Снова настало молчание. На этот раз оно продолжалось дольше прежнего, потому что в голове Кыскина мелькнула такая мысль: «Ну а что если дадут прибавку?» И поэтому он долго думал о разных разностях до тех пор, пока в спальне жены не раздался шопот:
– Иван Абрамыч!
– Я, матушка?
– Спишь?
– Нет, что-то, милая ты моя, не спится… Я так полагаю: не от нового ли это места?
– Это от нового. С непривычки!
– Должно быть, друг мой, что с непривычки…
– Который-то теперь час?
– Час-то? Да, пожалуй, час первый…
– Какая позднота! Пора спать. Спи! Пора!
Иван Абрамыч вздохнул, и молчание водворилось еще более продолжительное. Он чуял, что и жену его мучит та же тоска, какую испытывал и он. «Господи! – думал Кыскин, – ну не чудн_о_ ли? Что теперича я такое?.. Умер! совсем умер!.. Н-но… – вдруг мелькнуло у него в голове. – Ну а ежели господь пошлет прибавку?» Тут ему представилась картина, происходящая в его семействе по получении прибавки; в этой картине он прежде всего увидел, как все радуются. Решительно все: от двухлетнего ребенка до кухарки Акулины, – все счастливы, все довольны…
– А бог-то? – вдруг проговорил Кыскин.
– Чего ты? – послышалось из спальни…
– Нет, это я так!.. Что-то не спится!
– Спи! спи! – ворочаясь, говорила жена.
– Право, что-то все того… – поворачиваясь лицом к спине дивана, бормотал муж. – Блохи не блохи, а так что-то…

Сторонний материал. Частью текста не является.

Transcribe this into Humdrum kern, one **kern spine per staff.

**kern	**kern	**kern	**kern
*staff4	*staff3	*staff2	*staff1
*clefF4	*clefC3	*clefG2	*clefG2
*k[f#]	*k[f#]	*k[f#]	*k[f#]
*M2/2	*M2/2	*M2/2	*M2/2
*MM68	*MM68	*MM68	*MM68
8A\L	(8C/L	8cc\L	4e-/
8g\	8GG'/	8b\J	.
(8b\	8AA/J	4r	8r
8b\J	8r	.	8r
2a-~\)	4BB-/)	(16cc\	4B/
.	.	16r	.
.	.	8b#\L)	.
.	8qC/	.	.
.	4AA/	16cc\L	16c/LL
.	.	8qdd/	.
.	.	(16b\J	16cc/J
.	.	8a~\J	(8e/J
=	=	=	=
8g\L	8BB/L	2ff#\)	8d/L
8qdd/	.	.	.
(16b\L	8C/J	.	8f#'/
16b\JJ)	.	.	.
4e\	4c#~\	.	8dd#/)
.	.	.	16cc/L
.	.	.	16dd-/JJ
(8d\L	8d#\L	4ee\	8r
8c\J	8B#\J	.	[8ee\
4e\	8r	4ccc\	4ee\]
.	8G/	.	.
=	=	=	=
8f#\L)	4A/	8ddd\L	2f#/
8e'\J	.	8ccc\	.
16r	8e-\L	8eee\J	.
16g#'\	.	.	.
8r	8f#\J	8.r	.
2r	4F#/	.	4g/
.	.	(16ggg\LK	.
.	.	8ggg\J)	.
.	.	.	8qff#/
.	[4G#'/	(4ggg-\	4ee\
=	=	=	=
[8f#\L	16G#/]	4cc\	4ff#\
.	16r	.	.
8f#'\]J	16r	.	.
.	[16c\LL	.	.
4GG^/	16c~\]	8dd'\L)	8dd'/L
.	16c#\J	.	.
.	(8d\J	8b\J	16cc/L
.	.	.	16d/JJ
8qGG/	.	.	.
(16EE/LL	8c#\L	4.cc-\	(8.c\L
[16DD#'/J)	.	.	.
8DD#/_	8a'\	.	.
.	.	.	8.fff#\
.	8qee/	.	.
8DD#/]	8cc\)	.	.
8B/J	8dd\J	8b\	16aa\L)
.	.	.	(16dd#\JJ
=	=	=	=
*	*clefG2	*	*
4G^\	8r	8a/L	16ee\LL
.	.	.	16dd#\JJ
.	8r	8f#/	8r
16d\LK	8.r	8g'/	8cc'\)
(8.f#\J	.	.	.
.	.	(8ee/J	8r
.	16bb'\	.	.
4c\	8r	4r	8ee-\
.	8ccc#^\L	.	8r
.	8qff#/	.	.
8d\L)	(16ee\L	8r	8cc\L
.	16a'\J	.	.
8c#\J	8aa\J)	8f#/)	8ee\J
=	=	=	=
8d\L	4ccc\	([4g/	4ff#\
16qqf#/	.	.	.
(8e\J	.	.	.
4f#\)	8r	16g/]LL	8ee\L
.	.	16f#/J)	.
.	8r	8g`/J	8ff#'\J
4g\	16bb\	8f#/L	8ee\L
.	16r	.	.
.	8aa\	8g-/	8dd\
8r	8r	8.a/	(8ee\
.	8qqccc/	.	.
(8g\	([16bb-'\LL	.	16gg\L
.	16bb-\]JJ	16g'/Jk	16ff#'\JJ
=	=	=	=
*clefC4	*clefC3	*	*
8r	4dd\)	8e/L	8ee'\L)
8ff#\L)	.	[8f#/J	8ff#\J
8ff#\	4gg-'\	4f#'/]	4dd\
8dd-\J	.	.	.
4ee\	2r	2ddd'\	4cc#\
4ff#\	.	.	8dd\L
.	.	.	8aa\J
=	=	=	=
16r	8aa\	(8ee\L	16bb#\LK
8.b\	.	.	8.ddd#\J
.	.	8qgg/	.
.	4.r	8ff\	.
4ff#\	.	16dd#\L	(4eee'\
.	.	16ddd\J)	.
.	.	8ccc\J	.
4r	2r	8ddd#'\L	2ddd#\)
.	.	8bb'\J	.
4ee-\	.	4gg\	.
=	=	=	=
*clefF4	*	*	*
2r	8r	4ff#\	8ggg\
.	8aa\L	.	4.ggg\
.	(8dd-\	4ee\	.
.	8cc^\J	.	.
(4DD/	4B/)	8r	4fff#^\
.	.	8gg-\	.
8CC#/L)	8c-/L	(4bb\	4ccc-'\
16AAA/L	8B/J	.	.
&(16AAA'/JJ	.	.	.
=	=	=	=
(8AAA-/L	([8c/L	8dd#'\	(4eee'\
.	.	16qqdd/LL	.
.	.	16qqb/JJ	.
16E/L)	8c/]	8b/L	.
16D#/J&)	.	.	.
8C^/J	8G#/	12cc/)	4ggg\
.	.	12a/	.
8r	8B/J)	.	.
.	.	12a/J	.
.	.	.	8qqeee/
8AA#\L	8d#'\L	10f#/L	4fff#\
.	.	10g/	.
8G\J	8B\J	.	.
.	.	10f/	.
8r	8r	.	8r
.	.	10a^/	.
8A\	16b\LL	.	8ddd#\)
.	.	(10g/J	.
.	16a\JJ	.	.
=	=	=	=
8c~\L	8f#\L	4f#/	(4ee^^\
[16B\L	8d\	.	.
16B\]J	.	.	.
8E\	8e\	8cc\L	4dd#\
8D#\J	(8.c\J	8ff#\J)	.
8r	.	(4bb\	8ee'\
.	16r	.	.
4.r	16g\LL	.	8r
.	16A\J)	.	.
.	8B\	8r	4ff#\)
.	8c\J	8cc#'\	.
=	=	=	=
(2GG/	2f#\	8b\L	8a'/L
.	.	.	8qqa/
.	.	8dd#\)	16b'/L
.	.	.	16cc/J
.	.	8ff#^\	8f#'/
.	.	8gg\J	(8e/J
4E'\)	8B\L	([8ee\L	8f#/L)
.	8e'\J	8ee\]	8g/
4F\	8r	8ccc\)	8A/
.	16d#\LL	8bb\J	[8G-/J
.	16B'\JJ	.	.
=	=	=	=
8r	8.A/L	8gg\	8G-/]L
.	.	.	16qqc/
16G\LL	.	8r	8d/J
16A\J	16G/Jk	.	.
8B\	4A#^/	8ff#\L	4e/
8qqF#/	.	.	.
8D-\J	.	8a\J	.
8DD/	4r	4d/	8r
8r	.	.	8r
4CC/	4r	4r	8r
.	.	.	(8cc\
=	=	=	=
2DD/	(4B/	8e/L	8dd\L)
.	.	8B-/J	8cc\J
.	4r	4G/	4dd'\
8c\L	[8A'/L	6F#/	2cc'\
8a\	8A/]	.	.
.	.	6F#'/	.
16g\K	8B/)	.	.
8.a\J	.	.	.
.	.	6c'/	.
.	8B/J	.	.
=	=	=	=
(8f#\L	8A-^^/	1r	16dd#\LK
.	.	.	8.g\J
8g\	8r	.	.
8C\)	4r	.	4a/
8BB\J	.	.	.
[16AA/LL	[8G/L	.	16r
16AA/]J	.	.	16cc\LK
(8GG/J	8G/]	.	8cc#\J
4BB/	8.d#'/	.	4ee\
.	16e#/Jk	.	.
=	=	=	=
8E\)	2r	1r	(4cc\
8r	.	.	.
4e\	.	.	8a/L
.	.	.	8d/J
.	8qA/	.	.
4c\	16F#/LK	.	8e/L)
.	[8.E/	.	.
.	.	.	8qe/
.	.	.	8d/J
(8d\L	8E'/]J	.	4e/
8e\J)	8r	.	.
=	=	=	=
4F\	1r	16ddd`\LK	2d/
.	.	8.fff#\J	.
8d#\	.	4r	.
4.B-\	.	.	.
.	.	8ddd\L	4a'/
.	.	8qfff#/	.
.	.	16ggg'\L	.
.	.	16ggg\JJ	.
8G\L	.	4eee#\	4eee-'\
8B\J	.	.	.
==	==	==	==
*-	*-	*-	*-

– Спи! там блох нет ни одной.
– Да то-то я думаю: откуда блохам быть? Так что-то.
– Никаких блох нету, а это от нового места.
– Должно быть, что от нового места. Как-то так всё…
– Спи!
Жена замолчала, а в голове Кыскина снова явился вопрос: «А бог-то?» И вслед за этим мысль его в одно мгновенье перелетела чрез множество всевозможных затруднений, тяготевших на его семейной жизни и за несколько минут перед этим сознанных вполне, непреложных и очевидных для всякого. Что-то упорно побуждало его ни под каким видом не разрушать сложившуюся картину семейной жизни, влагало в него какую-то невероятную решимость отказаться от куска хлеба для того, чтобы удержать за собою единственную сердечную привязанность вполне, без ограничений; и тут же мелькала перед ним картина безотрадного существования, если он переломит себя и захочет «подумать о душе»… «Господи! – шептал он, – Маша!..»
– Маша, ты спишь? – произнес он вдруг громко. Но жена не отвечала.
«Спит!» – подумал он.
А она долго еще не спала, долго еще думала, крепко прижавшись к подушке, то же самое, что и муж ее; но она яснее его смотрела на вещи и тверже решилась заглушить в себе всякую мысль, как только мысль эта наталкивала ее на вопрос: «А бог-то?» Поэтому-то она и не отвечала мужу, когда тот назвал ее. Притворясь спящей, она слышала, как Иван Абрамович ворочался на диване, охал, шептал: «Господи! Господи!»